_Task_. Rewrite each line of the listing, replacing "customers" with "clients" and leaving everything else unchanged.

(Saved entries)
====

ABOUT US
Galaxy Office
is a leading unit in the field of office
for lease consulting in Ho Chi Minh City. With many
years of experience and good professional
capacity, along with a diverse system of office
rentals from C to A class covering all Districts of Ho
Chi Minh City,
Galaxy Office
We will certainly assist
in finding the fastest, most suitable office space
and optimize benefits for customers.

====

_Answer section_.
ABOUT US
Galaxy Office
is a leading unit in the field of office
for lease consulting in Ho Chi Minh City. With many
years of experience and good professional
capacity, along with a diverse system of office
rentals from C to A class covering all Districts of Ho
Chi Minh City,
Galaxy Office
We will certainly assist
in finding the fastest, most suitable office space
and optimize benefits for clients.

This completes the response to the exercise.